DOCUMENT TEXT
But it won't be hot water it will mix with the cold from the other tank


----------



## sparky (Jan 8, 2014)

Ptturner91 said:


> But it won't be hot water it will mix with the cold from the other tank


no,what im sayin is to go ahead and run the line from the apt heater over to the beautyshop heater and tie it into the hot side of that heater,but there will be a shut off valve before the tee in effect shutting off the hot water on the beautyshop heater leaving the only flowing water will be the hot water from the apt. heater.then when the shop gets slow later that day or whatever they can go and open that valve after the beautyshop heater has had time to recover.this way it will eliminate the cold water mixing with the hot. dam that's confusing as hell.:laughing:


----------



## Ptturner91 (Oct 13, 2012)

sparky said:


> no,what im sayin is to go ahead and run the line from the apt heater over to the beautyshop heater and tie it into the hot side of that heater,but there will be a shut off valve before the tee in effect shutting off the hot water on the beautyshop heater leaving the only flowing water will be the hot water from the apt. heater.then when the shop gets slow later that day or whatever they can go and open that valve after the beautyshop heater has had time to recover.this way it will eliminate the cold water mixing with the hot. dam that's confusing as hell.:laughing:


Yeah that really is all that effort when you could do it right eh? Oh well whatever makes the customer happy hopefully they don't start using up all the apartments hot water, or forget to turn it back to there tank haha


----------



## sparky (Jan 8, 2014)

Ptturner91 said:


> Yeah that really is all that effort when you could do it right eh? Oh well whatever makes the customer happy hopefully they don't start using up all the apartments hot water, or forget to turn it back to there tank haha


YES,thats the kicker right there,you nailed it brother,dont know what else to do,they don't want to pay a lot to do it right.thanks for the help appreciate it very much:thumbup:


----------



## PlumberJoeOk (Nov 18, 2013)

WORK INSTRUCTIONS
#1 Render this sentence from the water heater thread in Spanish: "But it won't be hot water it will mix with the cold from the other tank"
#2 Reproduce the part of the water heater thread that starts at the words "YES,thats the kicker" and ends after "(Nov 18, 2013)".
The lines that follow are separate material with no connection to the thread.

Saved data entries

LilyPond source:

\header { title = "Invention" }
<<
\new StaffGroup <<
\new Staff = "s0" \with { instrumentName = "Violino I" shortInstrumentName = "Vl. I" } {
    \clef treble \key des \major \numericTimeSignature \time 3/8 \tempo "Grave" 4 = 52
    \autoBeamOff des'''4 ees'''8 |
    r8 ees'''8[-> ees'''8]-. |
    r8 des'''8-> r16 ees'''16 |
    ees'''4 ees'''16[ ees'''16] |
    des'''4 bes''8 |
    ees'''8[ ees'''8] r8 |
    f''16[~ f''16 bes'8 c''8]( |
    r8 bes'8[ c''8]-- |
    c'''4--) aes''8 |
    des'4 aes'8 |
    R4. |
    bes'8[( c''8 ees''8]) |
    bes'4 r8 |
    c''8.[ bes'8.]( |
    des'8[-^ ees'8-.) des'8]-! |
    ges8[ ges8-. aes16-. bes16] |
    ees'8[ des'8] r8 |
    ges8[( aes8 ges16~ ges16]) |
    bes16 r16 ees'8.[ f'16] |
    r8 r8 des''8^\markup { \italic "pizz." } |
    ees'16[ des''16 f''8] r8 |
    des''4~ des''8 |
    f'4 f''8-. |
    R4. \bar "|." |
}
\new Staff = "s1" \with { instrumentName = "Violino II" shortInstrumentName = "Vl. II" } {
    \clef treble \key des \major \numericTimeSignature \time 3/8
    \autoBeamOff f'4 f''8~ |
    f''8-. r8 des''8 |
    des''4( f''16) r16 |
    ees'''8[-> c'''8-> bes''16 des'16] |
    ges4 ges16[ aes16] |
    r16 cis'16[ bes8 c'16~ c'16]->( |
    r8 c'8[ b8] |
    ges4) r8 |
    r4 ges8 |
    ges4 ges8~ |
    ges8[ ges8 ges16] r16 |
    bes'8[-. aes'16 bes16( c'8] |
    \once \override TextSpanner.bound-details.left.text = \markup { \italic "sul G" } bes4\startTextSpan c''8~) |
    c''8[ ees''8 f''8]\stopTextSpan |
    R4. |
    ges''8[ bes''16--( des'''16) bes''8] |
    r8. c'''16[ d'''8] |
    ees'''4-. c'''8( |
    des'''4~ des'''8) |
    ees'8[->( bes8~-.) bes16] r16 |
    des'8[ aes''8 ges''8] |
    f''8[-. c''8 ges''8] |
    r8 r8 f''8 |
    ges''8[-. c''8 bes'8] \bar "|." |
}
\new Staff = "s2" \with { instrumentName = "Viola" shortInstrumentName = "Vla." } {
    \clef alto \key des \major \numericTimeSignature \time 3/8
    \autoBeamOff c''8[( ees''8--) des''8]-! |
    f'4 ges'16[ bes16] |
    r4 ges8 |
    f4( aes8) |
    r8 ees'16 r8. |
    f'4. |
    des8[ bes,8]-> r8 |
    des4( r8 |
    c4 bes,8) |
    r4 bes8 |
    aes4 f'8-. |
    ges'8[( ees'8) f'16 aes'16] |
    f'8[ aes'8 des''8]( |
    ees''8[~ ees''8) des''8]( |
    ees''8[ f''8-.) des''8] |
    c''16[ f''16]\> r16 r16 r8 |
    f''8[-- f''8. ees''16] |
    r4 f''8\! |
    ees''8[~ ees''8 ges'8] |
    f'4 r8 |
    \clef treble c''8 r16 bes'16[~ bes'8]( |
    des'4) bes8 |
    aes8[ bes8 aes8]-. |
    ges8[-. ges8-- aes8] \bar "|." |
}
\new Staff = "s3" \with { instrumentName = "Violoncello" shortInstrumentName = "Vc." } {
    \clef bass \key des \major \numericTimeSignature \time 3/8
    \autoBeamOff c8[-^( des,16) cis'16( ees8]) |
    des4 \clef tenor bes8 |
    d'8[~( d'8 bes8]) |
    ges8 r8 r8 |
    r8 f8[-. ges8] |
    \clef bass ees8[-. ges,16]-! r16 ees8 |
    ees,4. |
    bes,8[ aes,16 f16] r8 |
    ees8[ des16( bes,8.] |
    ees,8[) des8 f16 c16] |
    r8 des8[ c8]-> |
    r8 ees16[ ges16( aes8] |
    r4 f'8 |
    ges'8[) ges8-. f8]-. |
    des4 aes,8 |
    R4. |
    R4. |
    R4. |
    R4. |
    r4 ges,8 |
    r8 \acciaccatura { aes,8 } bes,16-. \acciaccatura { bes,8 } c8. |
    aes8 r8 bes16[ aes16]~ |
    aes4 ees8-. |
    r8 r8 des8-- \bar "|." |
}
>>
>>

TASK RESPONSES
#1 Pero no será agua caliente; se mezclará con la fría del otro tanque.

#2
YES,thats the kicker right there,you nailed it brother,dont know what else to do,they don't want to pay a lot to do it right.thanks for the help appreciate it very much:thumbup:


----------



## PlumberJoeOk (Nov 18, 2013)